(traditional song, Wikipedia article)
This song was one I learned on Sesame Street. SS, being one of those shows that repeats content (which stacks up with brain research for early childhood), now I have lost the grammatical thread of the sentence. What I was trying to say is that SS repeats content. So "There's a hole..." is a song from my first childhood (when I was wee) and my second childhood (when the sibs were wee.) I wouldn't be surprised if it is still featured on Sesame Street. For the record, I'm on my third childhood (where all my friends have wee ones and I am a children's librarian.)
Another tangent. I spoke yesterday with a dear friend who reads this blog daily. It was a bit bizarre that he knew exactly what I was talking about because he could reference blog entries as I was filling him in on my life up to date. His daughter is five. As a reflex, I asked him how old she was, and I knew before he answered, because of course she's five. All my friends that could be, were parents five years ago. So I know at least three five year olds in Pittsburgh alone. Four, if you include Cranberry. I know more than five if you include the lower 48 and extend it out to include the world. Of course she's five. What other age could she be?
It is either way too late or way too early for me to be up, but there you go. I had an exhausting but satisfying Sunday and came home to crash on the couch (with the TV on) at 9pm. I woke up at midnight to Sis' favorite show, Alias, which I'd never seen before. LOVED IT. I mean, few network shows feature Warsaw as one of their stops around the globe. That wasn't the only thing I loved, but I am too tired to expound.
I impulsively check email upon awakening. It's not the best habit, but there you go. Yesterday I didn't talk to anyone at 304 Walnut but last night my father sent me four emails: an article about Billy Graham, an article about Evangelical Christianity moving to places in the third and second worlds (i.e. not the "Western World," Europe and the US), a column by Art Buchwald about being a hospice dropout (It starts out with these opening lines: "The summer is over. As I reported in June, instead of going to Heaven I went to Martha's Vineyard."), and an email in which he recorded that today (yesterday at this reading) was Jim Henson's birthday. He would have been 70.
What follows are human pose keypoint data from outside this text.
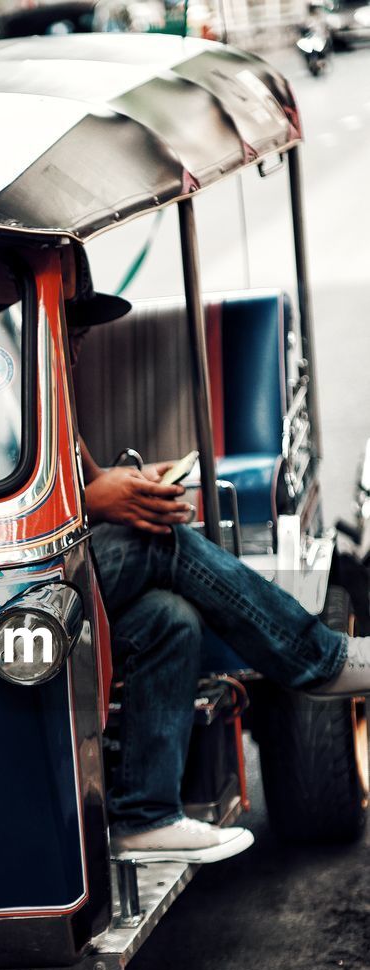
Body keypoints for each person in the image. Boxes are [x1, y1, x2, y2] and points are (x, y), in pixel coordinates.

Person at [68, 278, 370, 864]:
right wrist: (100, 502)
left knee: (169, 618)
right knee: (156, 540)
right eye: (70, 330)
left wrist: (125, 485)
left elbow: (83, 482)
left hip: (74, 574)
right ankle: (320, 660)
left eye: (79, 334)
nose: (76, 346)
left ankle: (146, 815)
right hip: (21, 592)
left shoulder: (52, 394)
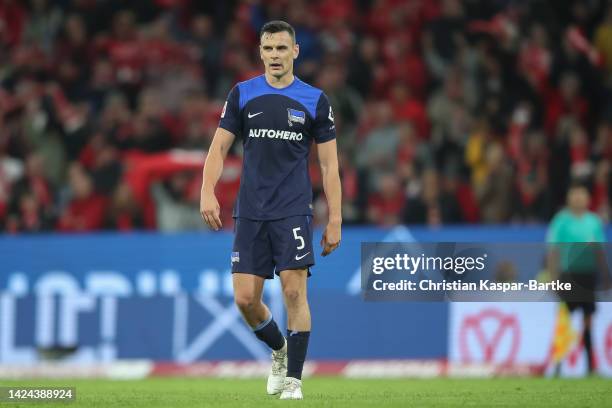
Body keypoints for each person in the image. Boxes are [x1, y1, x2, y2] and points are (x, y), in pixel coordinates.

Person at [200, 21, 341, 400]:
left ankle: (293, 379)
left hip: (294, 210)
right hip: (250, 211)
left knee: (295, 292)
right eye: (268, 49)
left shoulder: (315, 100)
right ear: (260, 52)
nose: (275, 56)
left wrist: (335, 218)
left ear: (295, 52)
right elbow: (218, 149)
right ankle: (280, 350)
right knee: (245, 299)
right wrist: (207, 192)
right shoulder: (243, 94)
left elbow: (329, 166)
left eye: (282, 48)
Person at [547, 182, 608, 375]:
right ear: (568, 198)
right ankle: (557, 365)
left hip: (589, 276)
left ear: (588, 198)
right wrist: (553, 276)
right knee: (565, 321)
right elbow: (553, 250)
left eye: (582, 194)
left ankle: (591, 366)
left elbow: (599, 251)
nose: (578, 198)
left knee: (588, 321)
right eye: (574, 194)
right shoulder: (561, 221)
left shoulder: (594, 221)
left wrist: (606, 276)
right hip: (568, 276)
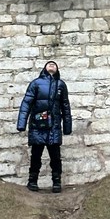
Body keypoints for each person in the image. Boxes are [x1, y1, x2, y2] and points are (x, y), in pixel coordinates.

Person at [16, 60, 72, 192]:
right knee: (36, 155)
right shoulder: (35, 83)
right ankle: (32, 181)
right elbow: (26, 104)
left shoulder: (61, 85)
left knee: (55, 156)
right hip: (37, 125)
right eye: (49, 64)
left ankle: (57, 182)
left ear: (57, 69)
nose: (52, 65)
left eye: (54, 64)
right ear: (44, 68)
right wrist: (21, 124)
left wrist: (67, 127)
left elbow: (66, 107)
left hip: (54, 126)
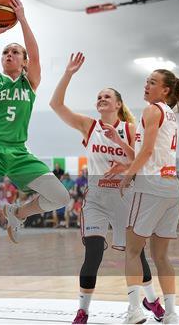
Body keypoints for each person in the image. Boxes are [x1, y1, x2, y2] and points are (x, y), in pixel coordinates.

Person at [50, 53, 162, 324]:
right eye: (98, 97)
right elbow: (56, 104)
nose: (101, 100)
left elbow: (144, 160)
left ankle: (151, 300)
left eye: (106, 97)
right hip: (98, 199)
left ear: (118, 104)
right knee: (93, 254)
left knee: (136, 256)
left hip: (125, 198)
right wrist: (68, 73)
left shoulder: (131, 128)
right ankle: (83, 310)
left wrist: (124, 165)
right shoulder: (89, 126)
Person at [0, 0, 70, 248]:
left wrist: (22, 19)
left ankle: (18, 213)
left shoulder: (30, 82)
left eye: (15, 52)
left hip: (18, 151)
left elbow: (35, 54)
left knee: (60, 197)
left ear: (24, 62)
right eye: (5, 52)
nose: (9, 54)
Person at [116, 69, 179, 323]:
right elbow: (148, 150)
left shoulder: (152, 110)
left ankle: (134, 311)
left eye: (152, 82)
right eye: (146, 81)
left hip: (149, 186)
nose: (146, 86)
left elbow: (147, 151)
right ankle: (172, 314)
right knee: (161, 256)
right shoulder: (172, 115)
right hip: (170, 188)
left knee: (132, 251)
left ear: (165, 90)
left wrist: (129, 174)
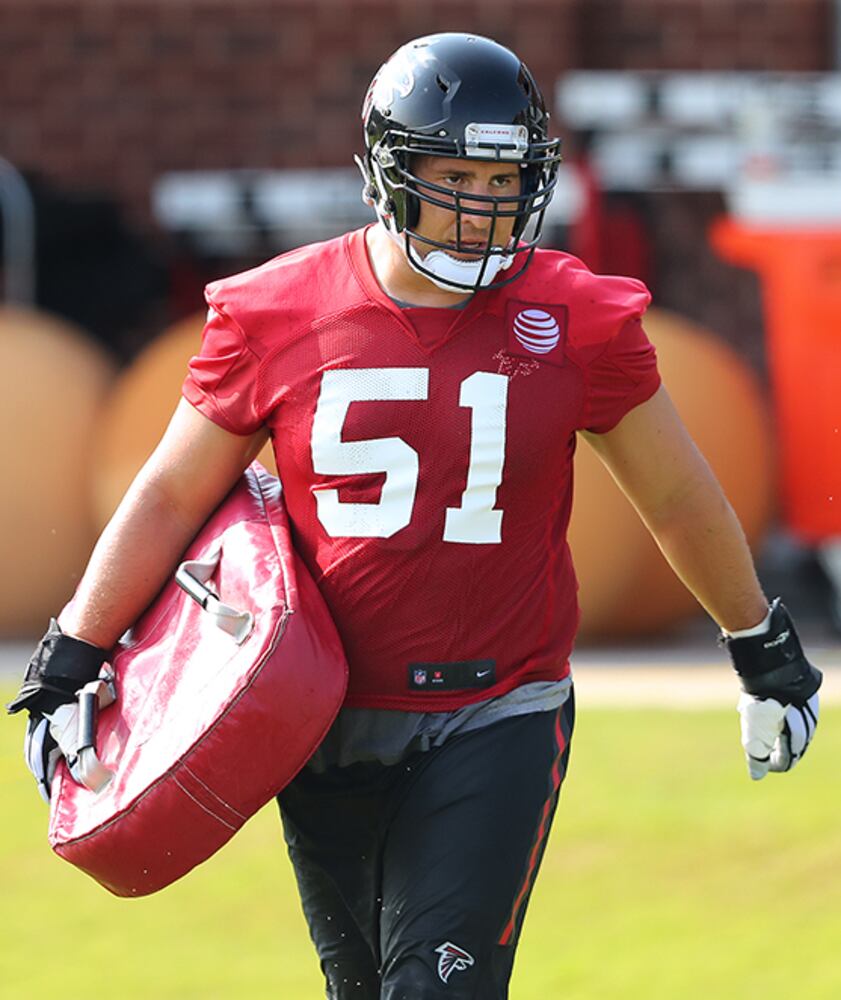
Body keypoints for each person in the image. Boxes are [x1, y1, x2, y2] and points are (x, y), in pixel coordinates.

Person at [8, 33, 821, 1000]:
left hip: (496, 708)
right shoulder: (274, 310)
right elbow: (170, 492)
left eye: (501, 178)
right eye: (453, 177)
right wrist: (75, 652)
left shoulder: (577, 317)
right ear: (386, 175)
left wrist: (757, 642)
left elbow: (677, 494)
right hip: (318, 716)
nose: (482, 208)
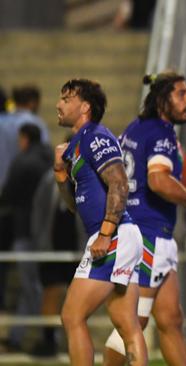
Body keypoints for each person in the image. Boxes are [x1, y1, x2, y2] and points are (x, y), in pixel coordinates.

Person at [103, 72, 186, 366]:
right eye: (181, 94)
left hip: (151, 233)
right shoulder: (161, 133)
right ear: (161, 98)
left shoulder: (137, 128)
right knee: (132, 323)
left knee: (170, 318)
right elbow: (158, 180)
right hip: (147, 235)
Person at [54, 78, 147, 365]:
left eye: (66, 99)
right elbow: (74, 207)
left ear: (84, 107)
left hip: (113, 234)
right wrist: (60, 175)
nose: (58, 104)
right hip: (121, 234)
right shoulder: (76, 146)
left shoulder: (95, 135)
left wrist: (106, 233)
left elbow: (119, 183)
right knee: (126, 323)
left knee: (72, 316)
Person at [0, 123, 52, 351]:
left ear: (24, 138)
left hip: (25, 230)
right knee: (36, 286)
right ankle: (20, 336)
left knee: (32, 287)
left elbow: (8, 194)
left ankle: (48, 337)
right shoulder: (49, 160)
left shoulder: (22, 163)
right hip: (48, 233)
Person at [30, 160, 87, 356]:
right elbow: (38, 211)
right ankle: (49, 341)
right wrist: (40, 242)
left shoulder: (88, 178)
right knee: (50, 294)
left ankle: (74, 342)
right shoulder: (48, 180)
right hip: (51, 248)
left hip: (79, 250)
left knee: (78, 300)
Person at [0, 85, 49, 189]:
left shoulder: (2, 122)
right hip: (25, 188)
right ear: (33, 102)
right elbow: (44, 154)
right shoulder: (36, 123)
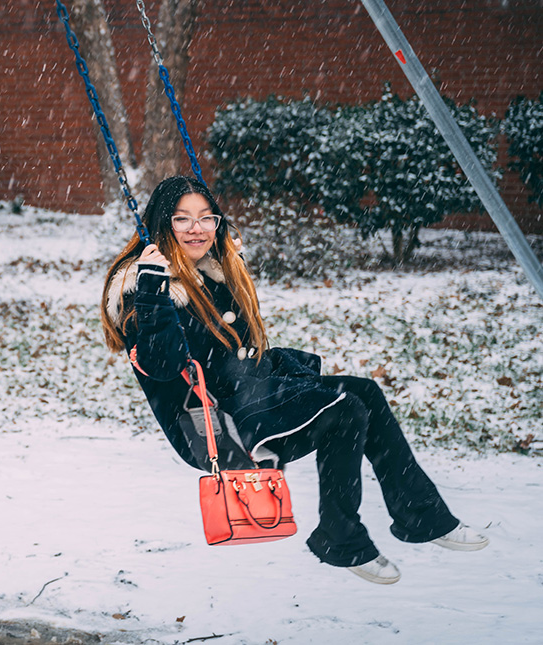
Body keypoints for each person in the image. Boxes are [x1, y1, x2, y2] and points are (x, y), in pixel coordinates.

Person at [100, 176, 489, 585]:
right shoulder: (140, 286)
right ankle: (341, 538)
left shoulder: (210, 270)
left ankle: (423, 519)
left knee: (365, 394)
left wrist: (226, 272)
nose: (197, 229)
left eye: (206, 218)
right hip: (218, 425)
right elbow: (162, 364)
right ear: (162, 225)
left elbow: (238, 342)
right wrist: (152, 288)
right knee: (344, 411)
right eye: (182, 220)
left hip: (252, 395)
Three of the emails were articles he'd referenced in phone calls we'd had. My father is one of the most well-read men I know. When he worked the Econ desk in Warsaw or Tegucigalpa, he would read three newspapers a day. He reads more now, I think. He goes to Panera with his laptop because while Starbucks has the New York Times in print form, Panera has the Wall Street Journal, and you can get most of the print content of the NYT online, while the WSJ online has a hefty subscription fee. In another life I think my father would be a librarian. He keeps up email lists that are pretty much clipping services to former collegues about Brazil, Columbia, and Poland. It's not something I think about often, but I think the church will be standing room only when he passes.
To my father, (I've said this before, so humor me) a stranger is a friend he hasn't met yet. I remember one time as we were in the airport in Brasilia, on the way to my gate as I was going back to Pittsburgh, we ran into, of all people, my dad's barber. Yes, the man who cut my father's hair. We stood around for at least five minutes while my father bantered on with this man. (Did I mention there was a blizzard on the Eastern Seaboard and I didn't know if my flight would depart?) But that's the kind of man he is. As annoying as it sometimes is, I love him for it.
Emily and I have been talking about fathers lately. How knowing an earthly father aids us in constructing a relationship with Father God. How true I am finding that these days. In my walks, as I gaze upon my Father's world, I think about how dear I am to Him. And that is where we come back to the bucket. Remember the bucket? There's a hole in the bucket.
Dwight L. Moody, when asked if he was filled with the Holy Spirit, replied, "Yes, but I leak." As I have been supporting my friends in this time, as I have been supporting myself in this time, I have found that I need to refill my bucket daily. If I don't have time with God, either in solitary prayer or corporate worship, I'm doomed. Because no human can fill my bucket. No human can fill the need I have for agape love. I love my family. But they are not always around. I love my friends. But they are often wounded, cracked pots, just like me. There's a saying that crops up on bumper stickers: Hurt people hurt people. We don't have to try very hard to hurt someone's feelings. And sometimes we hurt their feelings without even trying. We didn't know that today was their birthday or that they love that song/movie/book/person we just ranted about.
"All my life, I've been in hiding, wishing there was someone just like You." These lyrics only really work if we're singing them in worship to God. Most love songs on popular radio are in the same category. I've heard Peter Gabriel's song "Your Eyes" done a cappella by a Christian group, and the words made so much more sense referring to God's eyes. "In your eyes/I am complete/in your eyes/I see the doorway to a thousand churches/in your eyes/the resolution of all the fruitless searches..."
So my friends, the joy I share with them, is just icing on the cake. I need them as much as they need me, but if I don't have a solid relationship with God, I am no use to them. Because I leak. I offend. And I get lonely at two in the morning.